*INPUT DATA*.
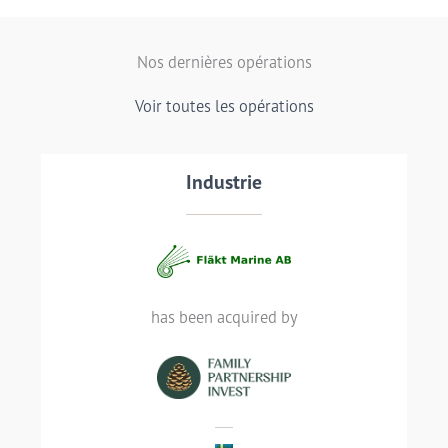
Nos dernières opérations
Voir toutes les opérations
Transaction details
Industrie
has been acquired by
Gothenburg-based Fläkt Marine AB has
been acquired by FPI Group
LIRE LA SUITE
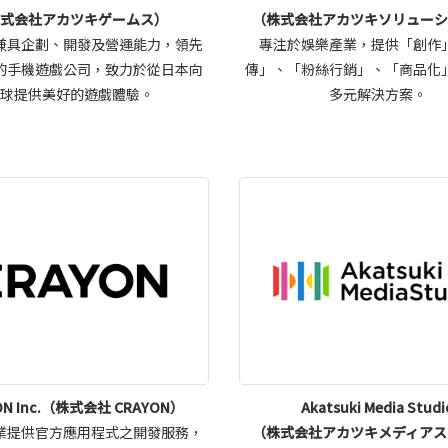
株式会社アカツキゲームス）
（株式会社アカツキソリューシ
兼具企劃、開發及營運能力，領先
專注於娛樂產業，提供「創作
的手機遊戲公司，致力於從日本向
傳」、「粉絲行銷」、「商品化
全球提供美好的遊戲體驗。
多元解決方案。
ON Inc.（株式会社 CRAYON）
Akatsuki Media Studi
業提供官方應用程式之開發服務，
（株式会社アカツキメディアス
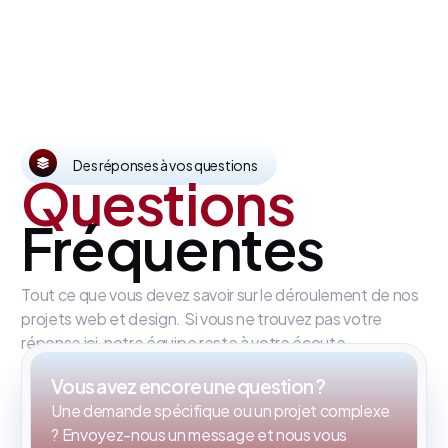
Des réponses à vos questions
Questions
Fréquentes
Tout ce que vous devez savoir sur le déroulement de nos
projets web et design. Si vous ne trouvez pas votre
réponse ici, notre équipe reste à votre écoute.
Vous avez encore une question ?
Une demande spécifique ou un projet complexe
? Envoyez-nous un message et nous vous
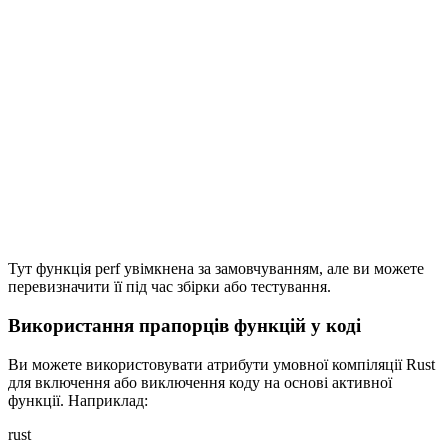
Тут функція perf увімкнена за замовчуванням, але ви можете
перевизначити її під час збірки або тестування.
Використання прапорців функцій у коді
Ви можете використовувати атрибути умовної компіляції Rust
для включення або виключення коду на основі активної
функції. Наприклад:
rust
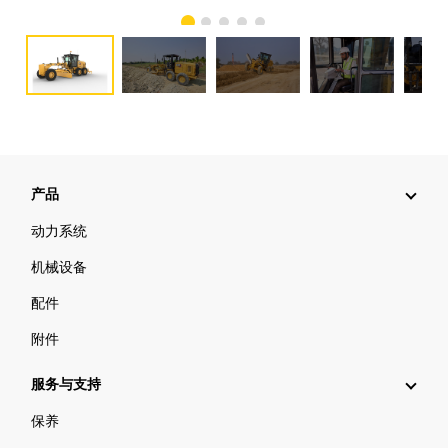
产品
动力系统
机械设备
配件
附件
服务与支持
保养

*TO-DO ITEM*. Return every line of text in the data above verbatim, in the same order, omitting the picture markers.

*SOLVED EXERCISE*.
Nos dernières opérations
Voir toutes les opérations
Transaction details
Industrie
has been acquired by
Gothenburg-based Fläkt Marine AB has
been acquired by FPI Group
LIRE LA SUITE
株式会社アカツキゲームス）
（株式会社アカツキソリューシ
兼具企劃、開發及營運能力，領先
專注於娛樂產業，提供「創作
的手機遊戲公司，致力於從日本向
傳」、「粉絲行銷」、「商品化
全球提供美好的遊戲體驗。
多元解決方案。
ON Inc.（株式会社 CRAYON）
Akatsuki Media Studi
業提供官方應用程式之開發服務，
（株式会社アカツキメディアス
Des réponses à vos questions
Questions
Fréquentes
Tout ce que vous devez savoir sur le déroulement de nos
projets web et design. Si vous ne trouvez pas votre
réponse ici, notre équipe reste à votre écoute.
Vous avez encore une question ?
Une demande spécifique ou un projet complexe
? Envoyez-nous un message et nous vous
Тут функція perf увімкнена за замовчуванням, але ви можете
перевизначити її під час збірки або тестування.
Використання прапорців функцій у коді
Ви можете використовувати атрибути умовної компіляції Rust
для включення або виключення коду на основі активної
функції. Наприклад:
rust
产品
动力系统
机械设备
配件
附件
服务与支持
保养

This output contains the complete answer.